HAMPSHIRE is set to receive a massive £360m boost in a deal that aims to create thousands of jobs and new homes and revitalise the economy.
Major plans unveiled today include a new ferry terminal in Southampton, major improvements to Hampshire's road network and state-of-the-art facilities at two of the county's top colleges.
Funding for proposed new roads will help pave the way for 17,000 homes to be built in the region.
The Solent Local Enterprise Partnership (LEP) is being given £124m of Government money to spend over the next five years.
But ministers say the huge project could result in Hampshire reaping a total of £360m in private and public investment.
The Solent Growth Deal is part of a £12 billion plan to boost Britain's economy by handing power and money to the regions.
The Daily Echo revealed in April that Solent LEP had submitted a bid for £200m.
Today's launch by the Government will include a series of ministerial trips to parts of the UK that are set to benefit, including the Solent area.
Business secretary Michael Fallon is due to visit Southampton's Red Funnel ferry terminal, which is due to move to a new site in the docks.
Its relocation will release land at the centre of a £450m plan to transform Southampton's waterfront, including Mayflower Park and the derelict Royal Pier.
As reported in the Daily Echo, the scheme could include a luxury hotel, a marina and a new purpose-built home for the PSP Southampton Boat Show.
Planners have already approved proposals for a 130ft Spitfire monument to be built in Mayflower Park.
Under the Solent Growth scheme £46m will be released in the first year as part of the Government's on-going commitment to the area and a further £78.8m will be handed over from 2016-2017 onwards.
Some of the money will be used to fund a new road at Whiteley, making it possible to build 3,500 homes in the north of the area.
Other sites earmarked for housing include the proposed new community of Welborne, north of Fareham.
Improvements will also be carried out to roads on the Gosport and Fareham peninsula.
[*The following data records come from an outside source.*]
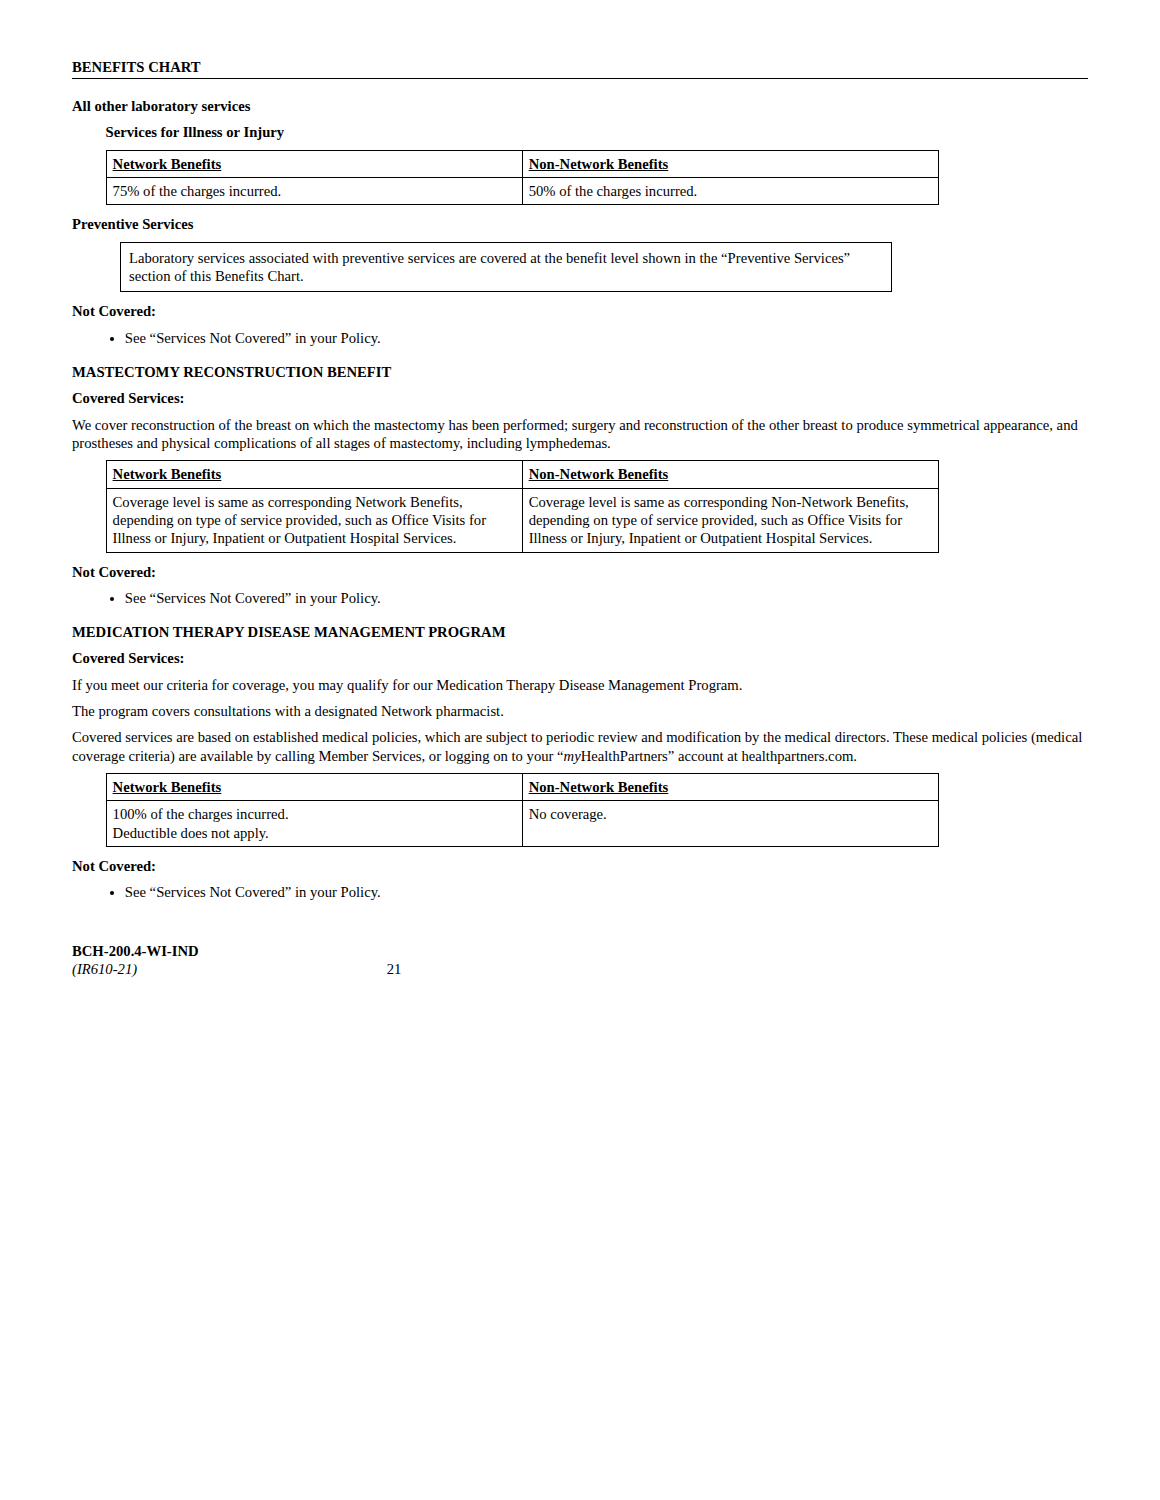BENEFITS CHART
All other laboratory services
Services for Illness or Injury
| Network Benefits | Non-Network Benefits |
| --- | --- |
| 75% of the charges incurred. | 50% of the charges incurred. |
Preventive Services
| Laboratory services associated with preventive services are covered at the benefit level shown in the “Preventive Services” section of this Benefits Chart. |
Not Covered:
See “Services Not Covered” in your Policy.
MASTECTOMY RECONSTRUCTION BENEFIT
Covered Services:
We cover reconstruction of the breast on which the mastectomy has been performed; surgery and reconstruction of the other breast to produce symmetrical appearance, and prostheses and physical complications of all stages of mastectomy, including lymphedemas.
| Network Benefits | Non-Network Benefits |
| --- | --- |
| Coverage level is same as corresponding Network Benefits, depending on type of service provided, such as Office Visits for Illness or Injury, Inpatient or Outpatient Hospital Services. | Coverage level is same as corresponding Non-Network Benefits, depending on type of service provided, such as Office Visits for Illness or Injury, Inpatient or Outpatient Hospital Services. |
Not Covered:
See “Services Not Covered” in your Policy.
MEDICATION THERAPY DISEASE MANAGEMENT PROGRAM
Covered Services:
If you meet our criteria for coverage, you may qualify for our Medication Therapy Disease Management Program.
The program covers consultations with a designated Network pharmacist.
Covered services are based on established medical policies, which are subject to periodic review and modification by the medical directors. These medical policies (medical coverage criteria) are available by calling Member Services, or logging on to your “my HealthPartners” account at healthpartners.com.
| Network Benefits | Non-Network Benefits |
| --- | --- |
| 100% of the charges incurred. Deductible does not apply. | No coverage. |
Not Covered:
See “Services Not Covered” in your Policy.
BCH-200.4-WI-IND
(IR610-21)21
Stubbington will get a new bypass and changes will be made to the Peel Common roundabout in a further bid to ease daily gridlock.
A new science, technology and engineering block will be built at Brockenhurst College and Eastleigh College will also be upgraded.
A Cabinet Office spokesman said the huge investment in the Solent area could create as many as 5,000 jobs.
Cllr Sean Woodward, leader of Fareham Borough Council and a director of Solent LEP said: “I'm absolutely delighted.
“It's been a long, hard-fought process. You don't get everything you ask for in life but we've got more than half the sum we bid for, which is wonderful news.
“It's a tremendous boost for the area.”
Cllr Royston Smith, leader of the Conservative group on Southampton City Council, said: “It shows the Government is keen to get the economy going as well devolving power, money and responsibility to the LEPs, which are dominated by business representatives rather than councillors.”
Hampshire will also benefit from the Government's decision to hand £118m to the Enterprise M3 LEP.
Most of the money will be spent in Surrey but improvements will be made to the A340 near Basingstoke to cut congestion in the area.
Prime Minister David Cameron said: “Growth Deals are a crucial part of our long-term programme to secure Britain's future.
“For too long our economy has been too London-focused and too centralised.
“Growth Deals will help change all that. They are about firing up our great towns and cities, boosting local economies and growth across the country.
“This historic deal means real change with for transport in the area including citing journey times from Gosport to Portsmouth and improving the ferry terminals between Southampton and the Isle of Wight.
“It will also bring forward thousands of new homes.
“By trusting local people, backing businesses and investing in infrastructure, skills and housing, we can create thousands of new jobs “And that means more economic security, peace of mind and a brighter future for hardworking people across the south.”
Deputy Prime Minister Nick Clegg added: “We're putting power and money in the hands of people across the Solent who know how to spend it best.”
Gary Jeffries, chairman of Solent LEP, also hailed the scheme.
“Today's announcement will enable us to begin the process of transforming the Solent economy, bringing forward new homes and jobs at strategic sites, enhancing transport connectivity across the Solent, growing our skills base and supporting business growth.”
Mr Jeffries said the deal would help the LEP secure its long-term goal of securing 15,500 jobs and 24,000 homes in the Solent area.
What is the LEP?
Solent LEP was formed after the Government offered local areas the opportunity to take control of their economic development.
The locally owned partnership between businesses and local authorities plays a central role in determining economic priorities and creating jobs.
It was the first LEP in the country to have a fully-elected board of directors.
They include Doug Morrison, retired port director of Associated British Ports, and Russell Kew, chief executive of ferry operator Wightlink.